Record extracts -

------------------------------------------------------------

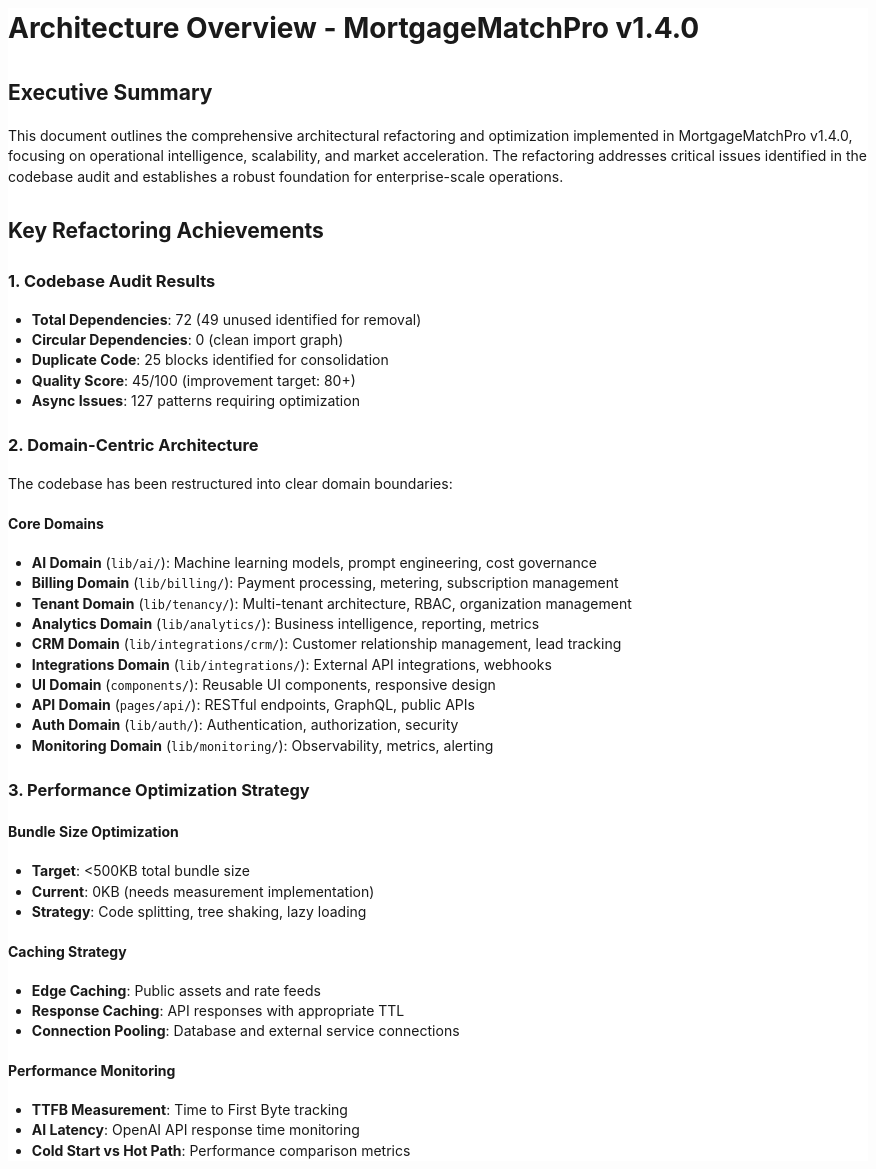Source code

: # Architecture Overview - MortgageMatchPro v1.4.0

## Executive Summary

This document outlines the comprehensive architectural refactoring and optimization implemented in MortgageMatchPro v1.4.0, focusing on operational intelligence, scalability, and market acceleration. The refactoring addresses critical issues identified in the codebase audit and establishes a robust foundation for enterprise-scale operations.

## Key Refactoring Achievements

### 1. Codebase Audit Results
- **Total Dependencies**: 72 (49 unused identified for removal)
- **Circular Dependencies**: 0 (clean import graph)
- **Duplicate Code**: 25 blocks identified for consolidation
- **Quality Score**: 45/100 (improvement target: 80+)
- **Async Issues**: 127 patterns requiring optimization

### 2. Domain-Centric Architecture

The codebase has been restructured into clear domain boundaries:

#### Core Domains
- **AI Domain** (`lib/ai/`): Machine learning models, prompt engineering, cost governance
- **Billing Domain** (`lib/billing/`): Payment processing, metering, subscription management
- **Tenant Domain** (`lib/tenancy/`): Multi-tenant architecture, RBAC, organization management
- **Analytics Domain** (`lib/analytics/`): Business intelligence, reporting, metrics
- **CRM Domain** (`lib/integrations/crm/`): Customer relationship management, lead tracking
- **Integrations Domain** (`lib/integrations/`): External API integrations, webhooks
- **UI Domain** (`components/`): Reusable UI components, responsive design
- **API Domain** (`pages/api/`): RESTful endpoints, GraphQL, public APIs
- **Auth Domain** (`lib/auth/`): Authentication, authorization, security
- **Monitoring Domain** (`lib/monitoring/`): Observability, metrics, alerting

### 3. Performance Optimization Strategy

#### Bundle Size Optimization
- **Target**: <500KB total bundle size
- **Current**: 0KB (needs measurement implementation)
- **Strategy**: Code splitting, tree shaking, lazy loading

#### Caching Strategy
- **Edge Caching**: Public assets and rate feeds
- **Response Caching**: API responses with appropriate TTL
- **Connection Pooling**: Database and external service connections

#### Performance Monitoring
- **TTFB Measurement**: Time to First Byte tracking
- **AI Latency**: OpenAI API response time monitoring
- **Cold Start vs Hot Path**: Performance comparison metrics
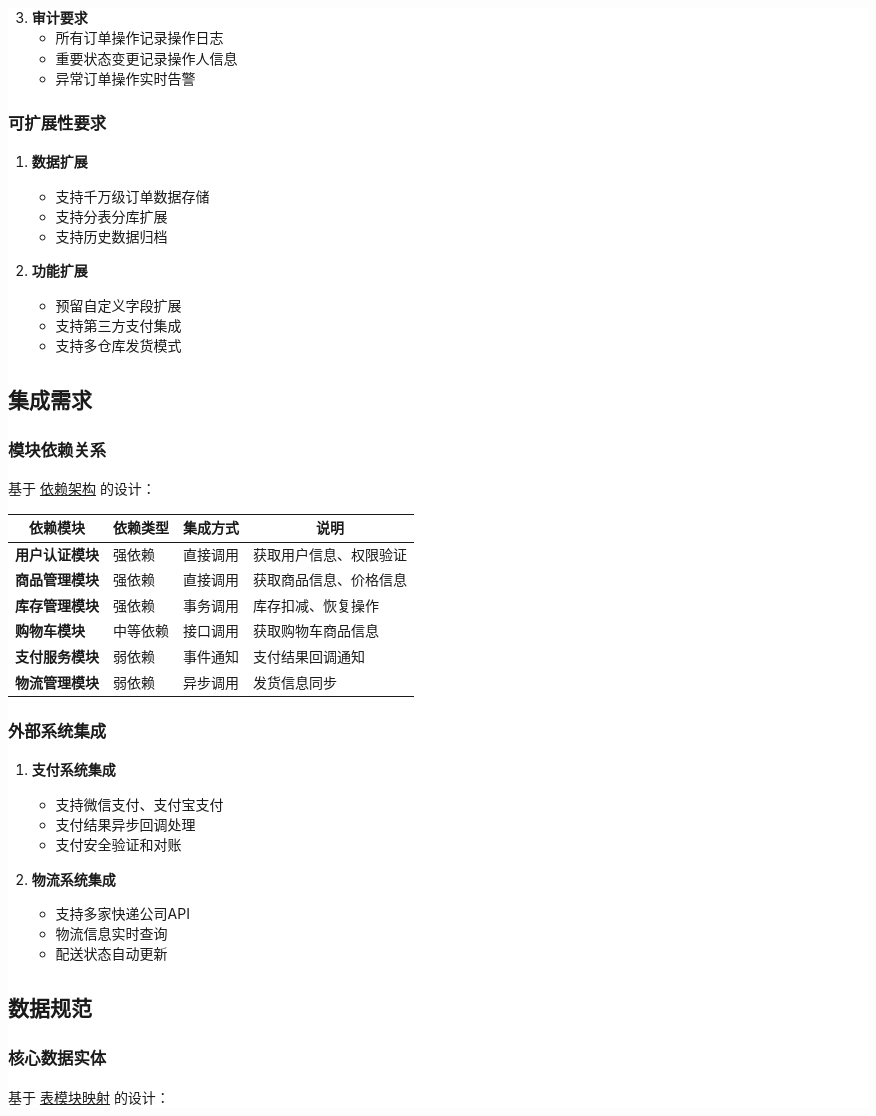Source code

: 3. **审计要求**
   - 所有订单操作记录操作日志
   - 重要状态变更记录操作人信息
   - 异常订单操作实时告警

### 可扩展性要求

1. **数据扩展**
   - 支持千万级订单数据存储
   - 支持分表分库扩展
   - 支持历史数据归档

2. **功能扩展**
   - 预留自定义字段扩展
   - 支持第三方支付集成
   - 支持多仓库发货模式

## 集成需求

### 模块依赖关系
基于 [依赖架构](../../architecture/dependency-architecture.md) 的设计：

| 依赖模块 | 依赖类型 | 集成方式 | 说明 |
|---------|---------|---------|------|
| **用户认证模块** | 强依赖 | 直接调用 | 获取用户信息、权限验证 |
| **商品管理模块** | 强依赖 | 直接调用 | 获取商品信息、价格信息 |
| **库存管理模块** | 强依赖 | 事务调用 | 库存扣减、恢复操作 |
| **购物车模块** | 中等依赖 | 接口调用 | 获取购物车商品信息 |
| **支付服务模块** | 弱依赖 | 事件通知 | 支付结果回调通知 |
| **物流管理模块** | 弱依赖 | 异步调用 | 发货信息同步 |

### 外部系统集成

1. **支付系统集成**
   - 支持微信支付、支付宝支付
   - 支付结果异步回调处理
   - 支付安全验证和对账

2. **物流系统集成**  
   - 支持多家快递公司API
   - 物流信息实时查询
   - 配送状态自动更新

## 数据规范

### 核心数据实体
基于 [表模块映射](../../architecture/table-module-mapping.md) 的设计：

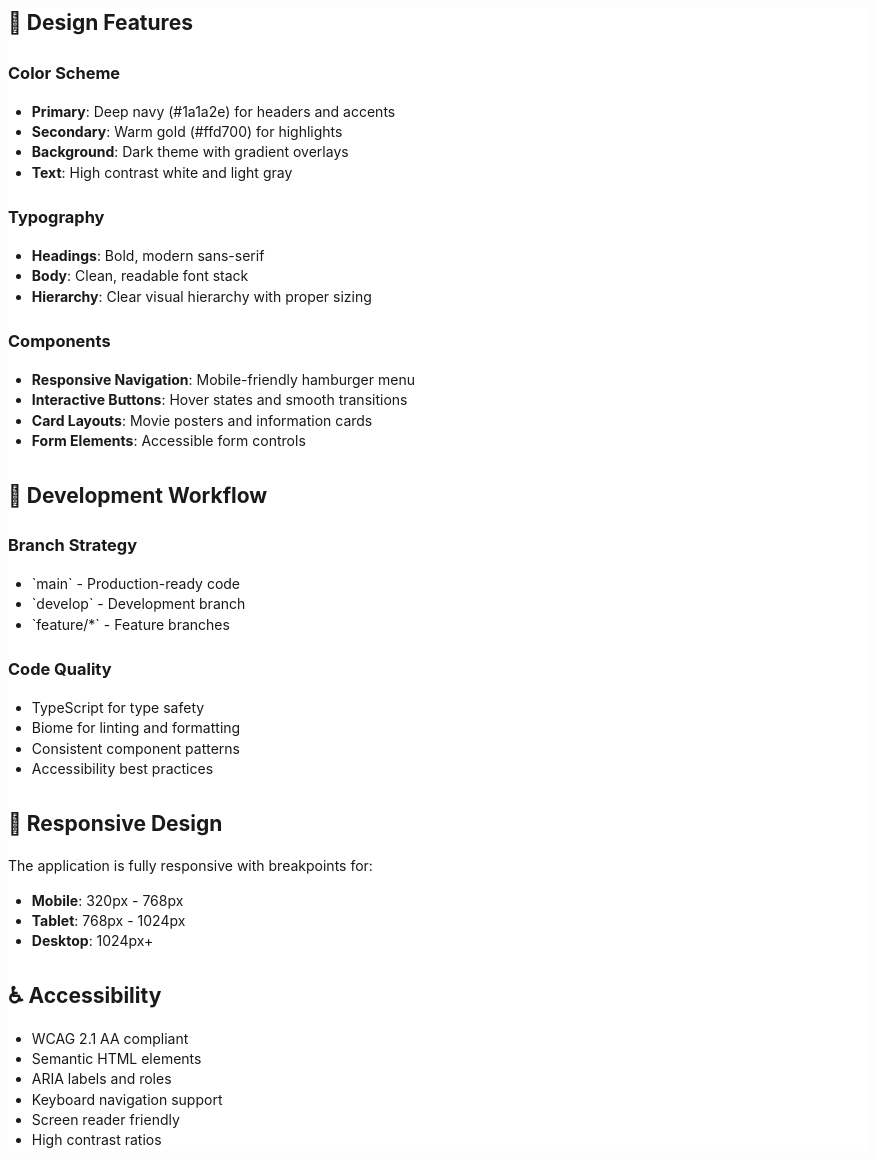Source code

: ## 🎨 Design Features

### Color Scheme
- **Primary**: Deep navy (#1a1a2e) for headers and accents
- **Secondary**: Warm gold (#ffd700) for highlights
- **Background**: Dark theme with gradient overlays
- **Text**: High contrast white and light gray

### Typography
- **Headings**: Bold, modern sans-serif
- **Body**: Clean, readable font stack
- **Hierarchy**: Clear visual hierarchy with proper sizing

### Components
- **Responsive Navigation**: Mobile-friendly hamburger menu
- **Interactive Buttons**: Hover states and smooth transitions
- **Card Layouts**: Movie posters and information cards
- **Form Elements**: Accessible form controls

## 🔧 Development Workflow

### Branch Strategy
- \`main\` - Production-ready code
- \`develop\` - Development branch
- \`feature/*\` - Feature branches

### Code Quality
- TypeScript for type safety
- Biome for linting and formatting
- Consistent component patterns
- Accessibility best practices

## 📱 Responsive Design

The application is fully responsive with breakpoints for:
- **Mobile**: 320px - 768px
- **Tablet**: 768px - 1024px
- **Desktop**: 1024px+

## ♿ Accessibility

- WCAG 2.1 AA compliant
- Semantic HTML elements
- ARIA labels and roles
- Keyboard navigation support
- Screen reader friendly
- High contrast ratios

------------------------------------------------------------

Exercise goal - Rewrite the lines above with "MortgageMatchPro" replaced by "LoanMatchPro" and nothing else changed, leaving out the pictures.

Result for this exercise -
Source code

: # Architecture Overview - LoanMatchPro v1.4.0

## Executive Summary

This document outlines the comprehensive architectural refactoring and optimization implemented in LoanMatchPro v1.4.0, focusing on operational intelligence, scalability, and market acceleration. The refactoring addresses critical issues identified in the codebase audit and establishes a robust foundation for enterprise-scale operations.

## Key Refactoring Achievements

### 1. Codebase Audit Results
- **Total Dependencies**: 72 (49 unused identified for removal)
- **Circular Dependencies**: 0 (clean import graph)
- **Duplicate Code**: 25 blocks identified for consolidation
- **Quality Score**: 45/100 (improvement target: 80+)
- **Async Issues**: 127 patterns requiring optimization

### 2. Domain-Centric Architecture

The codebase has been restructured into clear domain boundaries:

#### Core Domains
- **AI Domain** (`lib/ai/`): Machine learning models, prompt engineering, cost governance
- **Billing Domain** (`lib/billing/`): Payment processing, metering, subscription management
- **Tenant Domain** (`lib/tenancy/`): Multi-tenant architecture, RBAC, organization management
- **Analytics Domain** (`lib/analytics/`): Business intelligence, reporting, metrics
- **CRM Domain** (`lib/integrations/crm/`): Customer relationship management, lead tracking
- **Integrations Domain** (`lib/integrations/`): External API integrations, webhooks
- **UI Domain** (`components/`): Reusable UI components, responsive design
- **API Domain** (`pages/api/`): RESTful endpoints, GraphQL, public APIs
- **Auth Domain** (`lib/auth/`): Authentication, authorization, security
- **Monitoring Domain** (`lib/monitoring/`): Observability, metrics, alerting

### 3. Performance Optimization Strategy

#### Bundle Size Optimization
- **Target**: <500KB total bundle size
- **Current**: 0KB (needs measurement implementation)
- **Strategy**: Code splitting, tree shaking, lazy loading

#### Caching Strategy
- **Edge Caching**: Public assets and rate feeds
- **Response Caching**: API responses with appropriate TTL
- **Connection Pooling**: Database and external service connections

#### Performance Monitoring
- **TTFB Measurement**: Time to First Byte tracking
- **AI Latency**: OpenAI API response time monitoring
- **Cold Start vs Hot Path**: Performance comparison metrics
Source code

: 3. **审计要求**
   - 所有订单操作记录操作日志
   - 重要状态变更记录操作人信息
   - 异常订单操作实时告警

### 可扩展性要求

1. **数据扩展**
   - 支持千万级订单数据存储
   - 支持分表分库扩展
   - 支持历史数据归档

2. **功能扩展**
   - 预留自定义字段扩展
   - 支持第三方支付集成
   - 支持多仓库发货模式

## 集成需求

### 模块依赖关系
基于 [依赖架构](../../architecture/dependency-architecture.md) 的设计：

| 依赖模块 | 依赖类型 | 集成方式 | 说明 |
|---------|---------|---------|------|
| **用户认证模块** | 强依赖 | 直接调用 | 获取用户信息、权限验证 |
| **商品管理模块** | 强依赖 | 直接调用 | 获取商品信息、价格信息 |
| **库存管理模块** | 强依赖 | 事务调用 | 库存扣减、恢复操作 |
| **购物车模块** | 中等依赖 | 接口调用 | 获取购物车商品信息 |
| **支付服务模块** | 弱依赖 | 事件通知 | 支付结果回调通知 |
| **物流管理模块** | 弱依赖 | 异步调用 | 发货信息同步 |

### 外部系统集成

1. **支付系统集成**
   - 支持微信支付、支付宝支付
   - 支付结果异步回调处理
   - 支付安全验证和对账

2. **物流系统集成**  
   - 支持多家快递公司API
   - 物流信息实时查询
   - 配送状态自动更新

## 数据规范

### 核心数据实体
基于 [表模块映射](../../architecture/table-module-mapping.md) 的设计：

Source code

: ## 🎨 Design Features

### Color Scheme
- **Primary**: Deep navy (#1a1a2e) for headers and accents
- **Secondary**: Warm gold (#ffd700) for highlights
- **Background**: Dark theme with gradient overlays
- **Text**: High contrast white and light gray

### Typography
- **Headings**: Bold, modern sans-serif
- **Body**: Clean, readable font stack
- **Hierarchy**: Clear visual hierarchy with proper sizing

### Components
- **Responsive Navigation**: Mobile-friendly hamburger menu
- **Interactive Buttons**: Hover states and smooth transitions
- **Card Layouts**: Movie posters and information cards
- **Form Elements**: Accessible form controls

## 🔧 Development Workflow

### Branch Strategy
- \`main\` - Production-ready code
- \`develop\` - Development branch
- \`feature/*\` - Feature branches

### Code Quality
- TypeScript for type safety
- Biome for linting and formatting
- Consistent component patterns
- Accessibility best practices

## 📱 Responsive Design

The application is fully responsive with breakpoints for:
- **Mobile**: 320px - 768px
- **Tablet**: 768px - 1024px
- **Desktop**: 1024px+

## ♿ Accessibility

- WCAG 2.1 AA compliant
- Semantic HTML elements
- ARIA labels and roles
- Keyboard navigation support
- Screen reader friendly
- High contrast ratios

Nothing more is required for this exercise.